* **TASK GOAL**
Every line of the entries with the word "trắng" in it should be shown.

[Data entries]
----

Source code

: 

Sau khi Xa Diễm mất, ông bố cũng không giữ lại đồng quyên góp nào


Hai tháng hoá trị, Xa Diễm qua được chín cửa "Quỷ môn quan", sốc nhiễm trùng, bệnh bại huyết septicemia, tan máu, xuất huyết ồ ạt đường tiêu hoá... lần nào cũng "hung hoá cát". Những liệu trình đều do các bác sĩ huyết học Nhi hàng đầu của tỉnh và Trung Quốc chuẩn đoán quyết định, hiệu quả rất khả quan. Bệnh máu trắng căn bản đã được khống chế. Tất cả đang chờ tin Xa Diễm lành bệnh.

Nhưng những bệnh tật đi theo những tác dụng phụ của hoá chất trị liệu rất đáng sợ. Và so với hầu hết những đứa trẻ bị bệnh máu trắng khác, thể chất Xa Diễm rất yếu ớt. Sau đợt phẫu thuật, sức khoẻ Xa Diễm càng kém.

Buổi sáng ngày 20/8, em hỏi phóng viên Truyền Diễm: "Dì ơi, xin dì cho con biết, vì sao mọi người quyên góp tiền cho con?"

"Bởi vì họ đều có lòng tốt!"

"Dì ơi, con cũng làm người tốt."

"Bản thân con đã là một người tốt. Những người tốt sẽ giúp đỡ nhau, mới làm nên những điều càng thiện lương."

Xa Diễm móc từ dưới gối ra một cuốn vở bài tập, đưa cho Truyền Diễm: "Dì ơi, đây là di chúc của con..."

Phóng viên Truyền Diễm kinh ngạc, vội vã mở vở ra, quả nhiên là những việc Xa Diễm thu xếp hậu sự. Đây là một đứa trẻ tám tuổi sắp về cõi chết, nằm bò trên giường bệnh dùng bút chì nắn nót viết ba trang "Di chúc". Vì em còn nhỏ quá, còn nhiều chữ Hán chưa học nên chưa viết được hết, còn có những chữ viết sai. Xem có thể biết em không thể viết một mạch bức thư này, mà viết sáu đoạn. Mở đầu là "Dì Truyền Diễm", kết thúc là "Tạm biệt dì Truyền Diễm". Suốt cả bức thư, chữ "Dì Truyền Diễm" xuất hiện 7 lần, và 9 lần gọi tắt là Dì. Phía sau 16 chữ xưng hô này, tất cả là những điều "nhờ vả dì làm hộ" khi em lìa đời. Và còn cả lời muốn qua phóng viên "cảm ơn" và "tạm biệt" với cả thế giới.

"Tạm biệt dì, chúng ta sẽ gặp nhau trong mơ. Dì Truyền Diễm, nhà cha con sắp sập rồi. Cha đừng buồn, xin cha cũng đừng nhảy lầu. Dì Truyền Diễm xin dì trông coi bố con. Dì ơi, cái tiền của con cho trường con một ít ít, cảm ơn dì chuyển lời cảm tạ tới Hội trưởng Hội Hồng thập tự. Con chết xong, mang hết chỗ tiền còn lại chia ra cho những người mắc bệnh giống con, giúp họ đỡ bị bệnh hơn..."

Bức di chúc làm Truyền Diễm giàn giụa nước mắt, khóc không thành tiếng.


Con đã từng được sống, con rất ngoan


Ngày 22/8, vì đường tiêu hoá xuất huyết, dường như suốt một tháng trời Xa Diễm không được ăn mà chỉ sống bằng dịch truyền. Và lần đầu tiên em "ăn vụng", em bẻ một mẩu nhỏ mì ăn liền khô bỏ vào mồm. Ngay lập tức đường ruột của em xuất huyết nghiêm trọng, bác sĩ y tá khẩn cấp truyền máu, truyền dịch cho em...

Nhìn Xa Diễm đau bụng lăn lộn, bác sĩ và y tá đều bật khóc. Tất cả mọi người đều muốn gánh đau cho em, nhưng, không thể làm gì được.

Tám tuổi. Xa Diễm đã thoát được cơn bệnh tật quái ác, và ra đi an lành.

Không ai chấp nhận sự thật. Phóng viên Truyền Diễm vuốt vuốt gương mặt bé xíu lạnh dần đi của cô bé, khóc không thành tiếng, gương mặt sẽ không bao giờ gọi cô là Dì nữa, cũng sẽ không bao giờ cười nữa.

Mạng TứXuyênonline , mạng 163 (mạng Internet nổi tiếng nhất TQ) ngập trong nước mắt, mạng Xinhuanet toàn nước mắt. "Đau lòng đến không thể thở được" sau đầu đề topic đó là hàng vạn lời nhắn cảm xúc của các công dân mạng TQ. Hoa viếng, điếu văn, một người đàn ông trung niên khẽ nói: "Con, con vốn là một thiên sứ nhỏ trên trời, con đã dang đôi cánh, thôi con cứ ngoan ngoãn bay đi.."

----

* **FINISHED TASK**
Hai tháng hoá trị, Xa Diễm qua được chín cửa "Quỷ môn quan", sốc nhiễm trùng, bệnh bại huyết septicemia, tan máu, xuất huyết ồ ạt đường tiêu hoá... lần nào cũng "hung hoá cát". Những liệu trình đều do các bác sĩ huyết học Nhi hàng đầu của tỉnh và Trung Quốc chuẩn đoán quyết định, hiệu quả rất khả quan. Bệnh máu trắng căn bản đã được khống chế. Tất cả đang chờ tin Xa Diễm lành bệnh.
Nhưng những bệnh tật đi theo những tác dụng phụ của hoá chất trị liệu rất đáng sợ. Và so với hầu hết những đứa trẻ bị bệnh máu trắng khác, thể chất Xa Diễm rất yếu ớt. Sau đợt phẫu thuật, sức khoẻ Xa Diễm càng kém.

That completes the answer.